Task requirements: Rewrite the entries below, replacing every "series" with "data series" and keeping everything else unchanged. Omit the pictures from your version.

Dataset entries:
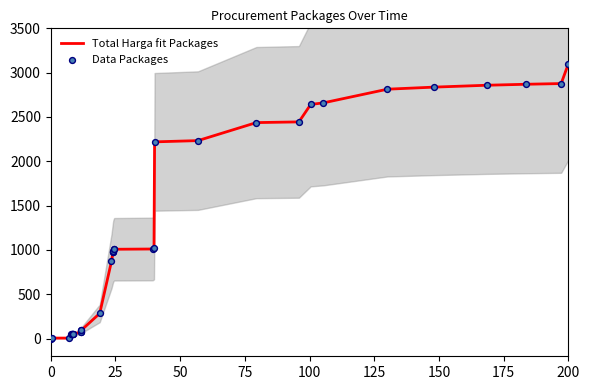

Which series contains the highest Y value?

Total Harga fit Packages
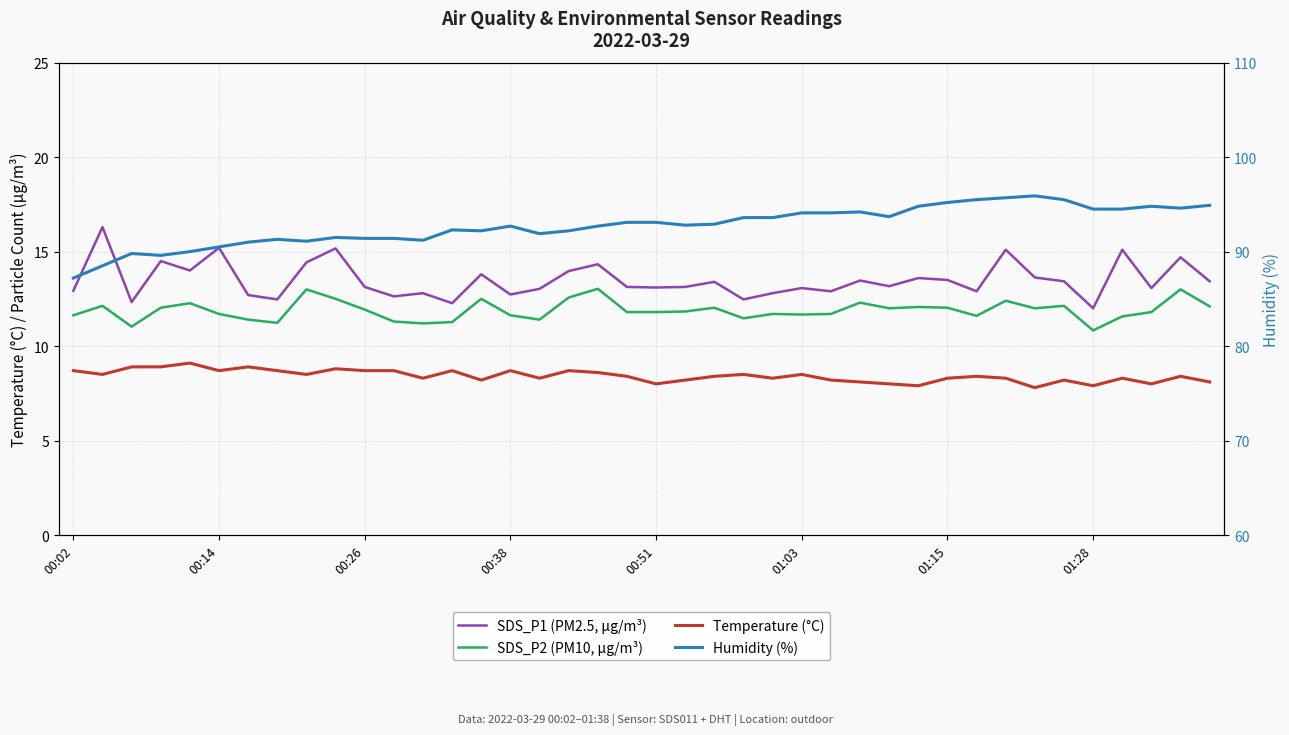

True or false: Humidity (%) has a value of 60.1 at 36.

False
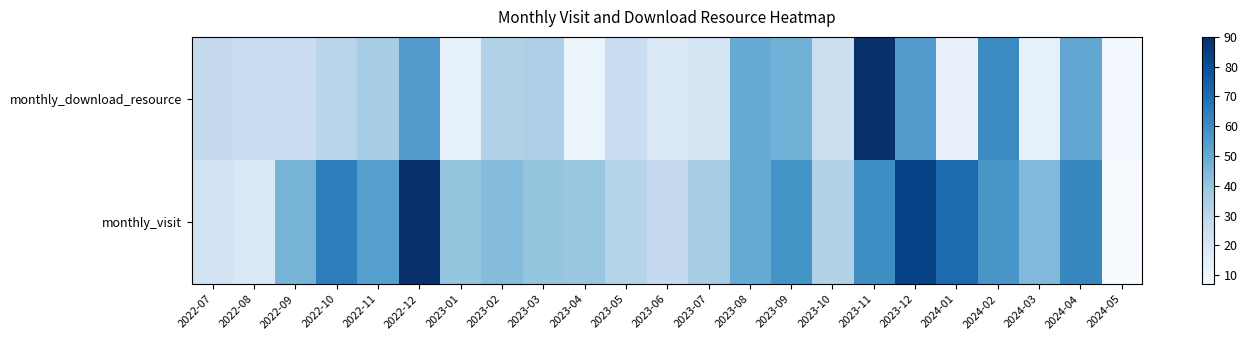

At 2022-12, list the series in order from largest to smallest.

monthly_visit, monthly_download_resource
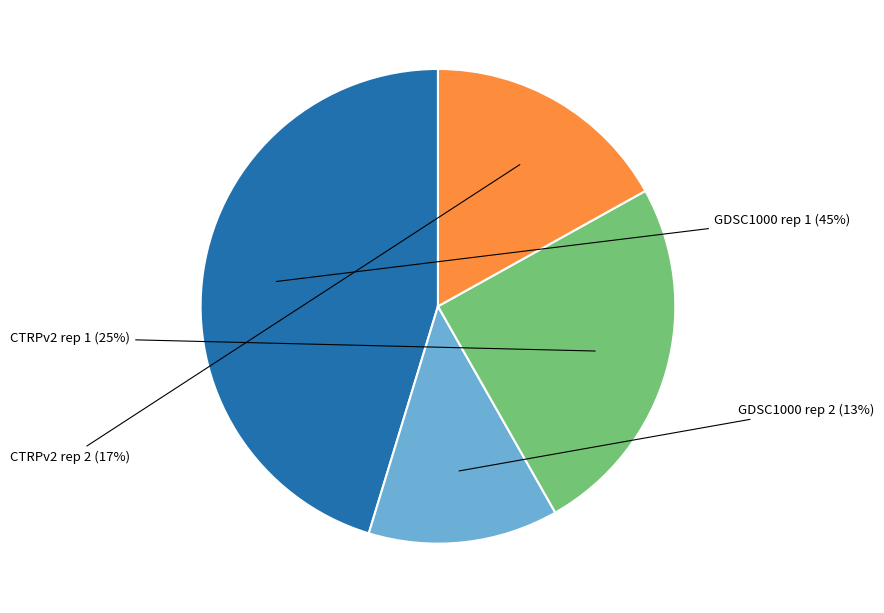

What is the smallest slice in the pie chart?

GDSC1000 rep 2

Exercise response:
Which data series contains the highest Y value?

Total Harga fit Packages

True or false: Humidity (%) has a value of 60.1 at 36.

False

At 2022-12, list the data series in order from largest to smallest.

monthly_visit, monthly_download_resource

What is the smallest slice in the pie chart?

GDSC1000 rep 2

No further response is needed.